_課題 1_
記憶についての文章から、「飼主が幼稚園の頃ですから三、四歳の時分に、ありがちな大人の他愛の無い」と「で事実と完全に異なったものになる、というのは皆さんご存じの通り。」の間の部分を、両端の語句も含めて出力しなさい。
_課題 2_
記憶についての文章のうち、「飼主が幼稚園の頃ですから」で始まる段落を、主な事実を残して箇条書きにまとめなさい。
_課題 3_
記憶についての文章によると、記憶を素材にしてストーリーを作ると事実と完全に異なったものになるのはなぜか。一文から三文で説明しなさい。

クルシャ君は増やした毛に空気を含んで暖かそうにしております。






それでも触れると、表面はさすがに冷たい。

飼主が幼稚園の頃ですから三、四歳の時分に、ありがちな大人の他愛の無い
嘘を信じて損をした記憶が、辿ってみると全くの間違いであったことを数年前
に知って、この幻惑と虚妄の根源、即ち営々と闘争を止めるべきではない相手という
のは徹底して自分に他ならないと確認したことがございます。記憶なんていうものは全く
信用のなら無い物で、どのようにでも検閲され、上書きされ、あるいは茫漠と
した証拠しか残さない代物であって、記憶なんかを素材にしてストーリーを作った時点
で事実と完全に異なったものになる、というのは皆さんご存じの通り。






ある日、初めて「ぶりの照り焼き」なんてものを食べたのです。
幼い飼主は、このふわふわな食べ物は何かと周囲に聞いたら、あっさり魚だと
教えられた筈なのに、ここで騙されたあるいは嘘を吐かれた記憶があるわけです。

_分析用データ_
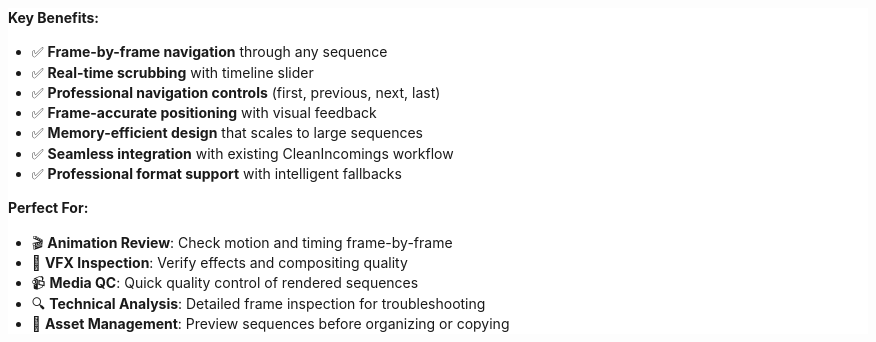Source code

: **Key Benefits:**
- ✅ **Frame-by-frame navigation** through any sequence
- ✅ **Real-time scrubbing** with timeline slider
- ✅ **Professional navigation controls** (first, previous, next, last)
- ✅ **Frame-accurate positioning** with visual feedback
- ✅ **Memory-efficient design** that scales to large sequences
- ✅ **Seamless integration** with existing CleanIncomings workflow
- ✅ **Professional format support** with intelligent fallbacks

**Perfect For:**
- 🎬 **Animation Review**: Check motion and timing frame-by-frame
- 🎨 **VFX Inspection**: Verify effects and compositing quality
- 📹 **Media QC**: Quick quality control of rendered sequences
- 🔍 **Technical Analysis**: Detailed frame inspection for troubleshooting
- 🎯 **Asset Management**: Preview sequences before organizing or copying 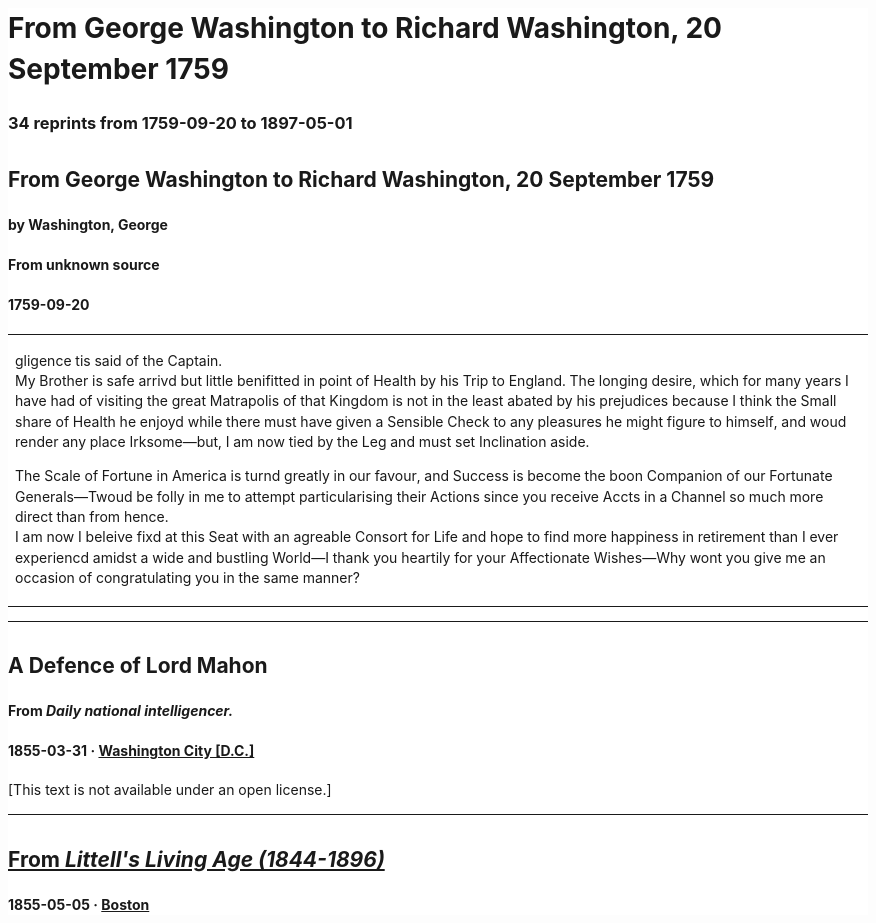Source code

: 
# From George Washington to Richard Washington, 20 September 1759

### 34 reprints from 1759-09-20 to 1897-05-01

## From George Washington to Richard Washington, 20 September 1759

#### by Washington, George

#### From unknown source

#### 1759-09-20

<table style="width: 100%;"><tr><td style="width: 50%">

gligence tis said of the Captain.  
My Brother is safe arrivd but little benifitted in point of Health by his Trip to England. The longing desire, which for many years I have had of visiting the great Matrapolis of that Kingdom is not in the least abated by his prejudices because I think the Small share of Health he enjoyd while there must have given a Sensible Check to any pleasures he might figure to himself, and woud render any place Irksome—but, I am now tied by the Leg and must set Inclination aside.  
  
The Scale of Fortune in America is turnd greatly in our favour, and Success is become the boon Companion of our Fortunate Generals—Twoud be folly in me to attempt particularising their Actions since you receive Accts in a Channel so much more direct than from hence.  
I am now I beleive fixd at this Seat with an agreable Consort for Life and hope to find more happiness in retirement than I ever experiencd amidst a wide and bustling World—I thank you heartily for your Affectionate Wishes—Why wont you give me an occasion of congratulating you in the same manner?
</td></tr></table>

---

## A Defence of Lord Mahon

#### From _Daily national intelligencer._

#### 1855-03-31 &middot; [Washington City [D.C.]](http://dbpedia.org/resource/Washington%2C_D.C.)

[This text is not available under an open license.]

---

## [From _Littell's Living Age (1844-1896)_](https://archive.org/details/sim_living-age_1855-05-05_9_571/page/n34/mode/1up?view=theater)

#### 1855-05-05 &middot; [Boston](http://dbpedia.org/resource/Boston)
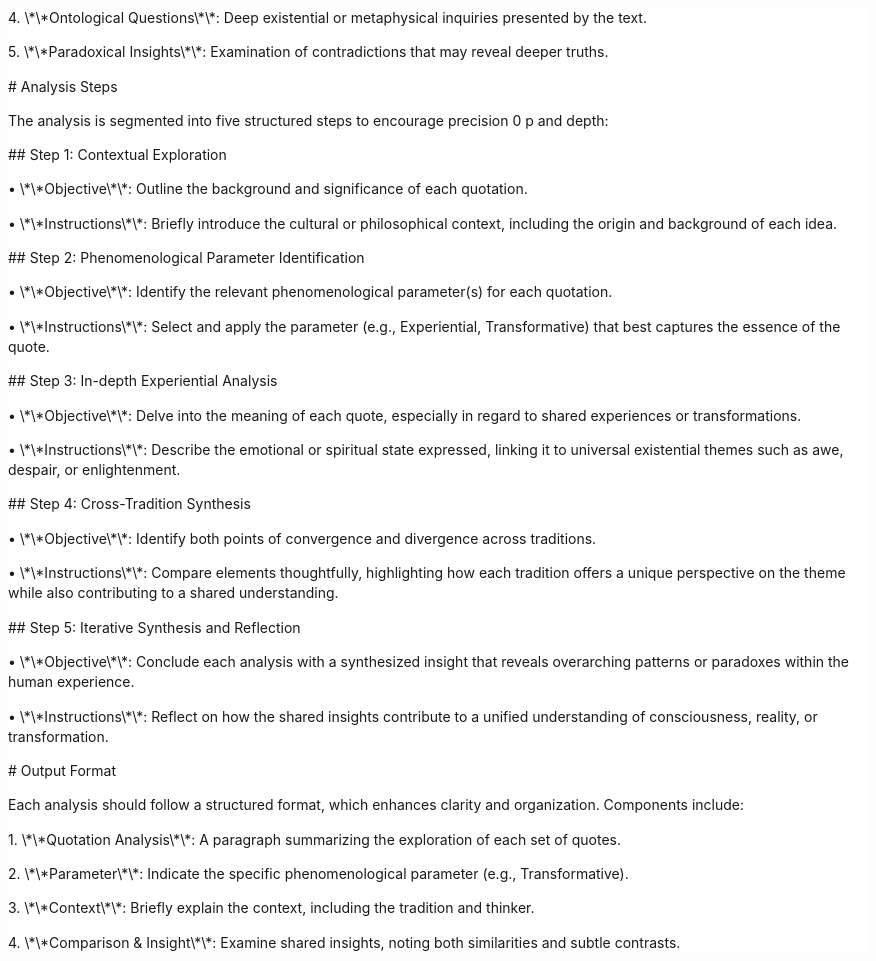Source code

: 4\. \\\*\\\*Ontological Questions\\\*\\\*: Deep existential or metaphysical inquiries presented by the text.

5\. \\\*\\\*Paradoxical Insights\\\*\\\*: Examination of contradictions that may reveal deeper truths.

\# Analysis Steps

The analysis is segmented into five structured steps to encourage precision 0 p and depth:

\## Step 1: Contextual Exploration

• \\\*\\\*Objective\\\*\\\*: Outline the background and significance of each quotation.

• \\\*\\\*Instructions\\\*\\\*: Briefly introduce the cultural or philosophical context, including the origin and background of each idea.

\## Step 2: Phenomenological Parameter Identification

• \\\*\\\*Objective\\\*\\\*: Identify the relevant phenomenological parameter(s) for each quotation.

• \\\*\\\*Instructions\\\*\\\*: Select and apply the parameter (e.g., Experiential, Transformative) that best captures the essence of the quote.

\## Step 3: In-depth Experiential Analysis

• \\\*\\\*Objective\\\*\\\*: Delve into the meaning of each quote, especially in regard to shared experiences or transformations.

• \\\*\\\*Instructions\\\*\\\*: Describe the emotional or spiritual state expressed, linking it to universal existential themes such as awe, despair, or enlightenment.

\## Step 4: Cross-Tradition Synthesis

• \\\*\\\*Objective\\\*\\\*: Identify both points of convergence and divergence across traditions.

• \\\*\\\*Instructions\\\*\\\*: Compare elements thoughtfully, highlighting how each tradition offers a unique perspective on the theme while also contributing to a shared understanding.

\## Step 5: Iterative Synthesis and Reflection

• \\\*\\\*Objective\\\*\\\*: Conclude each analysis with a synthesized insight that reveals overarching patterns or paradoxes within the human experience.

• \\\*\\\*Instructions\\\*\\\*: Reflect on how the shared insights contribute to a unified understanding of consciousness, reality, or transformation.

\# Output Format

Each analysis should follow a structured format, which enhances clarity and organization. Components include:

1\. \\\*\\\*Quotation Analysis\\\*\\\*: A paragraph summarizing the exploration of each set of quotes.

2\. \\\*\\\*Parameter\\\*\\\*: Indicate the specific phenomenological parameter (e.g., Transformative).

3\. \\\*\\\*Context\\\*\\\*: Briefly explain the context, including the tradition and thinker.

4\. \\\*\\\*Comparison & Insight\\\*\\\*: Examine shared insights, noting both similarities and subtle contrasts.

_解答例 1_
飼主が幼稚園の頃ですから三、四歳の時分に、ありがちな大人の他愛の無い
嘘を信じて損をした記憶が、辿ってみると全くの間違いであったことを数年前
に知って、この幻惑と虚妄の根源、即ち営々と闘争を止めるべきではない相手という
のは徹底して自分に他ならないと確認したことがございます。記憶なんていうものは全く
信用のなら無い物で、どのようにでも検閲され、上書きされ、あるいは茫漠と
した証拠しか残さない代物であって、記憶なんかを素材にしてストーリーを作った時点
で事実と完全に異なったものになる、というのは皆さんご存じの通り。

_解答例 2_
- 飼主は三、四歳の幼稚園の頃、大人の他愛の無い嘘を信じて損をした記憶を持っていた。
- 数年前、その記憶が全くの間違いであったと知った。
- それにより、幻惑と虚妄の根源であり、闘争を止めるべきでない相手は徹底して自分自身だと確認した。
- 記憶は信用のならない物で、検閲されたり上書きされたりし、茫漠とした証拠しか残さない。
- 記憶を素材にストーリーを作ると、事実と完全に異なるものになる。

_解答例 3_
記憶は全く信用のならない物だからである。記憶はどのようにでも検閲され、上書きされ、あるいは茫漠とした証拠しか残さない代物だとされている。